In addition to posting this latest Executive Order, major media reports the Trump administration has also circulated a Fact Sheet and Q&A for implementation of the EO. We will bring further updates related to this new Executive Order as they become available.

The latest on the President's Executive Order impacting non-immigrants, immigrants and U.S. businesses

On Friday January 27, 2017, President Donald J. Trump signed an Executive Order that contained sweeping changes to processing arrivals at our nation's airports and land borders of non-immigrants with a variety of work and travel visas, immigrants, lawful permanent residents, and refugees. Although styled as imposing temporary measures, it is having a dramatic impact on thousands of individuals in the U.S. and abroad, and contains language that suggests long-lasting changes to the visa application process abroad and the adjudication of immigration-related applications within the U.S. This news release summarizes the Executive Order, the litigation that has followed, and the Order's effect on individuals and employers in the coming weeks.

What is in the Executive Order?

  • Major items in the Executive Order include a temporary suspension of visa issuance abroad and entry into the U.S. for individuals from 7 countries, a temporary suspension of admission of all refugees, an indefinite suspension of refugees from Syria, and suspension of the Visa Interview Waiver Program for all non-immigrant visa renewals (by citizens of all countries).
  • The Order covers "immigrants and non-immigrants" and includes anyone with a valid visa (including professional work visas, student visas, and tourist visas) and returning lawful permanent residents. The Department of Homeland Security ("DHS") later released a statement indicating the entry of lawful permanent residents would be considered in "the national interest" but it did not assure their entry. Rather, the statement included the caveat "absent derogatory information indicating a serious threat to public safety and welfare, lawful permanent resident status will be a dispositive factor in our case-by-case determinations."
  • Section 5 of Order directs the Secretary of State to suspend the U.S. Refugee Admissions Program ("USRAP") for 120 days, and specifically states that the entry of nationals of Syria as refugees is suspended indefinitely, with exceptions for 1) if admitting the individual would be in the national interest; 2) if the person seeking admission is from a religious minority facing religious persecution; 3) to conform to international agreement; or 4) if the person is in transit and there would be undue hardship if he/she were denied admission to the U.S.
  • Section 8 of the Order requires the Secretary of State to immediately suspend the Visa Interview Waiver Program ("VIWP"), a worldwide program which allows U.S. consuls to waive in-person visa interviews for nationals of any country who have been recently vetted for security clearances and who seek a visa renewal.

What is the status of litigation regarding the Executive Order?

  • Attorneys with the American Immigration Lawyers Association ("AILA") and the American Civil Liberties Union ("ACLU") have filed lawsuits on behalf of affected individuals in federal district courts in New York, Massachusetts, Virginia, and Washington state. Judges in those federal courts have issued Temporary Restraining Orders ("TROs") based on plaintiffs' likelihood of success on Constitutional grounds.
  • New York's TRO provides a nationwide stay of removal preventing deportation for individuals with valid visas and approved refugee applications affected by the Executive Order.

**Exercise task A:**
In the Executive Order update, change "Fact Sheet" to "briefing sheet" and write out the passage starting with "In addition to" and going on through "they become available.".
**Exercise task B:**
According to the Executive Order update, for how many days does Section 5 direct the Secretary of State to suspend the U.S. Refugee Admissions Program?
**Exercise task C:**
Proceed with the Executive Order update, picking up right after its last sentence.
The rows are not needed for any of this.

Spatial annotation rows

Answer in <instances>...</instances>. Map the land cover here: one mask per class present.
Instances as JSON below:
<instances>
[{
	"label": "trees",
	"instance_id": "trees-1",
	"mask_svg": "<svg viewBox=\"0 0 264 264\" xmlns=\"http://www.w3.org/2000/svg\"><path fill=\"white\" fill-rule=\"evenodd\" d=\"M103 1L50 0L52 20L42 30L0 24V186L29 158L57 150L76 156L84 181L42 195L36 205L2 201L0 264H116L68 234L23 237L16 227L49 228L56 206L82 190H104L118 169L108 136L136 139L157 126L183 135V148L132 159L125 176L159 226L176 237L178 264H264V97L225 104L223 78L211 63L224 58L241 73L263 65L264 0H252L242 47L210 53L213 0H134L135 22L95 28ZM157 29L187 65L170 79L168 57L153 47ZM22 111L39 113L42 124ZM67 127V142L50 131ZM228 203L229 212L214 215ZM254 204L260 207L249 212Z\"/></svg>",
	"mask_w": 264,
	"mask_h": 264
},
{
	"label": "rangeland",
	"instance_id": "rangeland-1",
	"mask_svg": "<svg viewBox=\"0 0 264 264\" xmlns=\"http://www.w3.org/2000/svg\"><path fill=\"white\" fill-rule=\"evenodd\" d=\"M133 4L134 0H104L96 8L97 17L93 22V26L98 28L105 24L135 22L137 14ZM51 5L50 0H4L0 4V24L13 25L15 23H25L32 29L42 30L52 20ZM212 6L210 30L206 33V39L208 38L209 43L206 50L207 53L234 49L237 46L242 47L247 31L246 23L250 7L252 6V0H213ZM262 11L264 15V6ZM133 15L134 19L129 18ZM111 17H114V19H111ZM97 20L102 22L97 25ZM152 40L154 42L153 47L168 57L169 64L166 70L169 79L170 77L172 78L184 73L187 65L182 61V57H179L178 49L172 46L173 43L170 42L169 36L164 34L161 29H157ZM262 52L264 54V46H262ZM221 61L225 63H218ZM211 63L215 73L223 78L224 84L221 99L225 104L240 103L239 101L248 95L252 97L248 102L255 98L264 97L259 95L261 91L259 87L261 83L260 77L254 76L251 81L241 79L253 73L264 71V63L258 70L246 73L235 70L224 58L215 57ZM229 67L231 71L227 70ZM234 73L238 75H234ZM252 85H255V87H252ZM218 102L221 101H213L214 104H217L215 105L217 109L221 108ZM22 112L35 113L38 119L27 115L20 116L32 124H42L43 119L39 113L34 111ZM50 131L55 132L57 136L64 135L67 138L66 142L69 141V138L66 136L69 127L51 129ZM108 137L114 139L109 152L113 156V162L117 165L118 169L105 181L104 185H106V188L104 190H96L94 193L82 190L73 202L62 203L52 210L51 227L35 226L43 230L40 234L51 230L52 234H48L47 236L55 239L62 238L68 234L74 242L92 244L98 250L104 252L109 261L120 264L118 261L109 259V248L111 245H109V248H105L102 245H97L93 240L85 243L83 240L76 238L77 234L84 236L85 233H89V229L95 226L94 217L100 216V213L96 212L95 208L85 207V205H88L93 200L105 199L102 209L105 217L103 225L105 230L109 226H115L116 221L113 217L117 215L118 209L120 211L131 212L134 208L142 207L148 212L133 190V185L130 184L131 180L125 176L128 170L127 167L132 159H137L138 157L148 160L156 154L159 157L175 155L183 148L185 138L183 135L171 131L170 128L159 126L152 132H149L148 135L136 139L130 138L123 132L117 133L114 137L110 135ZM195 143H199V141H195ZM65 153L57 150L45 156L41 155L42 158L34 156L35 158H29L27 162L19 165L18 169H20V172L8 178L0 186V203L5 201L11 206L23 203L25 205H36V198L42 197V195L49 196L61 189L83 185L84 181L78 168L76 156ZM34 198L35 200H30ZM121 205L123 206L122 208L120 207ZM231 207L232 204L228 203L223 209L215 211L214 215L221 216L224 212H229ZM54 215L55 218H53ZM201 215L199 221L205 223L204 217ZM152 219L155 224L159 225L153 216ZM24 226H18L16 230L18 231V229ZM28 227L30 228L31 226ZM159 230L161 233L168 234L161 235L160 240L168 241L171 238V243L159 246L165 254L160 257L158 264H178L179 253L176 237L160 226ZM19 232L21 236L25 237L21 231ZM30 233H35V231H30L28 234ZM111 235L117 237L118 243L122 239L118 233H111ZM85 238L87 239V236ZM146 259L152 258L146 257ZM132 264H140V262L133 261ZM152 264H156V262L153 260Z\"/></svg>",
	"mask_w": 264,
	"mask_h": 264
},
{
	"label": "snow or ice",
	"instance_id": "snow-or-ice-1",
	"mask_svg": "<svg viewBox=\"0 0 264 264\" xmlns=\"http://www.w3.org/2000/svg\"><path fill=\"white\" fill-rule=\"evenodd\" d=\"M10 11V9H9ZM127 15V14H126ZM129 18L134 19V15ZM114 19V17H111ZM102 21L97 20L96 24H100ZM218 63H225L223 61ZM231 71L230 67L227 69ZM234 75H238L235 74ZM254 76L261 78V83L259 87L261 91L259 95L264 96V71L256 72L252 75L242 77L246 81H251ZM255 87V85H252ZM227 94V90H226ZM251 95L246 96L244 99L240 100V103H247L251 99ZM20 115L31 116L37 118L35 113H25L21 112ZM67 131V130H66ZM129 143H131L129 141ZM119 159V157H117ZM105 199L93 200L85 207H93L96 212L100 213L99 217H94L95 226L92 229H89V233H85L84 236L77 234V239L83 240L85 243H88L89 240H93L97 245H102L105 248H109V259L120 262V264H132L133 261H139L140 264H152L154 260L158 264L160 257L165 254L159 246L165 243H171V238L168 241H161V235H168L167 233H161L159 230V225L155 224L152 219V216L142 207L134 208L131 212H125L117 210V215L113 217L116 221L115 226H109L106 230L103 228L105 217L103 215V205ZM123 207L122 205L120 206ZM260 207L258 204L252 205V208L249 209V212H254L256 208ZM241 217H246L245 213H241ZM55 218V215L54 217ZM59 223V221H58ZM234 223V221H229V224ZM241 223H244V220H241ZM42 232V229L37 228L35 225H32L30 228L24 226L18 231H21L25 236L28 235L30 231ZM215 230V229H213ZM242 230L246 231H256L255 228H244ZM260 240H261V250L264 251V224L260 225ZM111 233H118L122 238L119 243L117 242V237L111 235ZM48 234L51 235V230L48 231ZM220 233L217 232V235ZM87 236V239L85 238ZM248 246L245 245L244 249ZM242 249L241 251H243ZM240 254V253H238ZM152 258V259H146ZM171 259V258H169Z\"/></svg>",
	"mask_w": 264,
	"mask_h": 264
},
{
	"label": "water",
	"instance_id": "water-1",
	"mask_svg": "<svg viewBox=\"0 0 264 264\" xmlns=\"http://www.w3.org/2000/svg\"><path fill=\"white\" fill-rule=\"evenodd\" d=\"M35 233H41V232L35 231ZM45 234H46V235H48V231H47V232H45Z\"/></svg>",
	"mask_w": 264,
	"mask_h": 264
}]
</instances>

**Task answer A:**
In addition to posting this latest Executive Order, major media reports the Trump administration has also circulated a briefing sheet and Q&A for implementation of the EO. We will bring further updates related to this new Executive Order as they become available.

**Task answer B:**
120 days.

**Task answer C:**
  • Massachusetts' TRO has barred federal officials from detaining or removing anyone affected by the Executive Order for 7 days (until February 4), and further instructs Customs and Border Protection ("CBP") to notify international airlines that passengers flying into Boston's Logan Airport will not be subject to the Executive Order. Airlines had been refusing to board affected individuals.
  • Virginia's TRO specifically orders federal officials to allow lawyers access to "all legal permanent residents detained in Dulles International Airport."
  • Washington state's TRO bars federal officials from deporting two unnamed individuals in the U.S.
  • Judges in the federal district courts in these jurisdictions will hold hearings this week on these pending suits to determine whether to extend, modify or cancel the TROs. The outcomes are difficult to predict. If the judges are persuaded on the merits of the case, it is possible the TROs may be converted into preliminary injunctions while awaiting further judicial review, effectively stopping the Executive Order or parts of it from taking effect until the matter can be argued and decided by the court. Alternatively, attorneys for the Trump Administration may succeed in their argument that the President's broad discretion on matters of national security permits the actions contained in the Order. If a judge permits the TROs to expire without issuing a preliminary injunction, the Executive Order would be in effect until either a successful appeal by the immigrants to a higher court or possibly an ultimate decision by the Supreme Court.
  • In addition, Massachusetts Attorney General Maura Healey announced she is filing a lawsuit today to challenge the Executive Order as unconstitutional.

What are the consequences of this Executive Order on individuals and employers?

  • Foreign nationals from one of the seven countries affected by this Executive Order -- either lawful permanent residents or holders of valid visas -- should not travel. There is no guarantee these individuals will be permitted back into the U.S. after travel abroad. This could have disastrous consequences for individuals, their families, and their employers, as they risk being unable to re-enter the U.S. for at least 90 days, if not longer based on how quickly they might be able to obtain a new visa (if needed). 
  • For those foreign nationals affected by this Executive Order who are currently outside the U.S., they should consider returning to the U.S. immediately via a direct flight into Boston's Logan Airport if possible before February 4 when the TRO expires.
  • If foreign nationals are asked to relinquish U.S. permanent residence, the returning lawful permanent residents should be aware they have a right to request a hearing before an immigration judge. Green card holders should not sign a Form I-407 to relinquish their residence if they desire a hearing.
  • Credible reports indicate that applications by nationals from these seven countries for immigration benefits with U.S. Citizenship and Immigration Services ("USCIS") such as Adjustment of Status, Petitions for Non-Immigrant Workers, Applications for Employment Authorization, etc. have been suspended. Currently, issuance of visas abroad for these foreign nationals is also suspended, and sources indicate USCIS will accept but not complete final adjudication until further notice of applications filed by or on behalf of foreign nationals from those seven countries.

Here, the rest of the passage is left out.